KDD2025
SwitchTop-k: Scaling Top-k Compression on Programmable Switches
Yijun Li, Jiawei Huang, Jingling Liu, Zhaoyi Li, Wanchun Jiang, Jianxin Wang
摘要
Distributed deep learning has been widely deployed in data centers to provide various services such as image classification and speech recognition. To reduce the training time, Top-k compression has become one of the most popular solutions used to shrink the data volume of gradients. Nevertheless, we observe that existing Top-k compression solutions are inefficient when used for large-scale distributed training due to gradient build-up, missing of Top-k gradients, and high compression overhead at the end hosts. To address these problems, we propose SwitchTop-k, which improves the accuracy of selecting Top-k values while ensuring a high compression rate and zero compression overhead.
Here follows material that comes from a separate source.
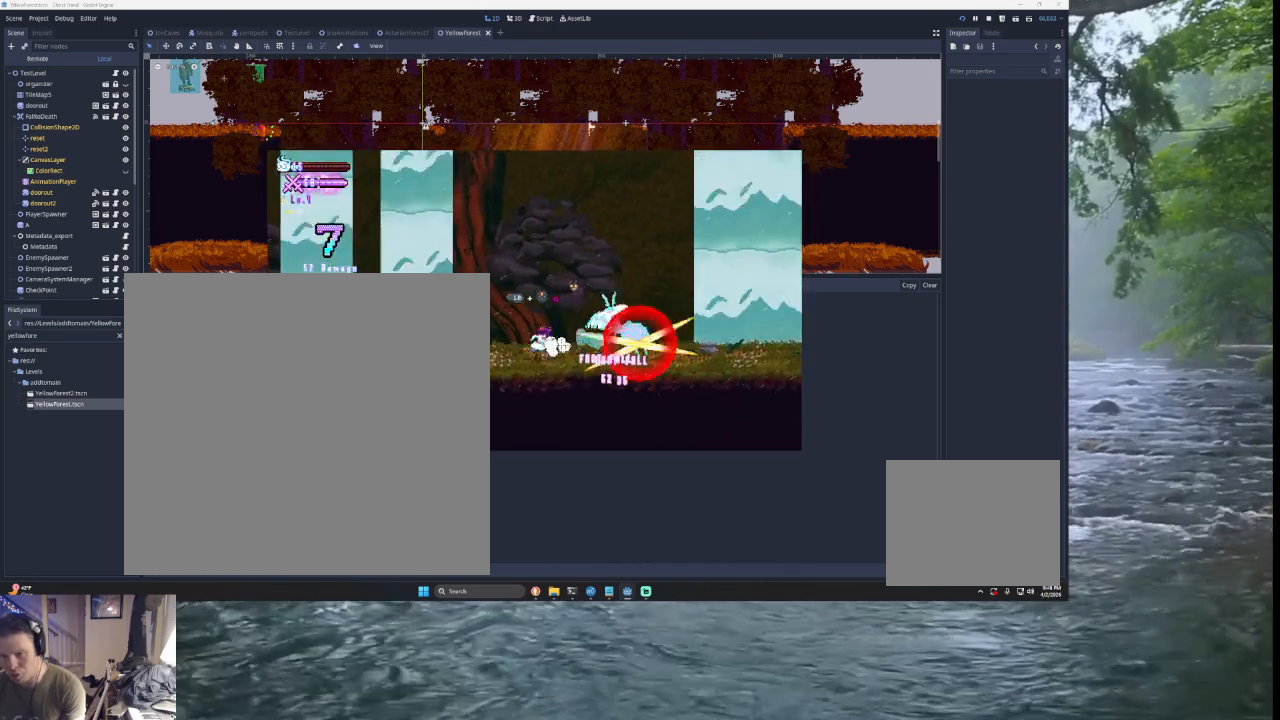
{"buttons": [], "left_stick": "left", "right_stick": "left", "events": [[33, "TRIANGLE", "down"], [167, "left_stick", "center"], [200, "TRIANGLE", "up"], [233, "left_stick", "right"], [300, "SQUARE", "down"], [367, "left_stick", "down"], [433, "SQUARE", "up"], [467, "left_stick", "left"]]}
Specifically, SwitchTop-k offloads the Top-k compression from the end hosts to the programmable switches, thus alleviating the gradient build-up and compression overhead. Meanwhile, we propose a sketch-based solution to achieve high accuracy in selecting global Top-k gradients. We also co-design switch logic and end host logic to improve communication efficiency of uncompressed traffic. Finally, we implement SwitchTop-k on Intel Tofino switches and integrate it with Pytorch. The test results show that SwitchTop-k reduces iteration time by up to 91% compared with existing compression algorithms.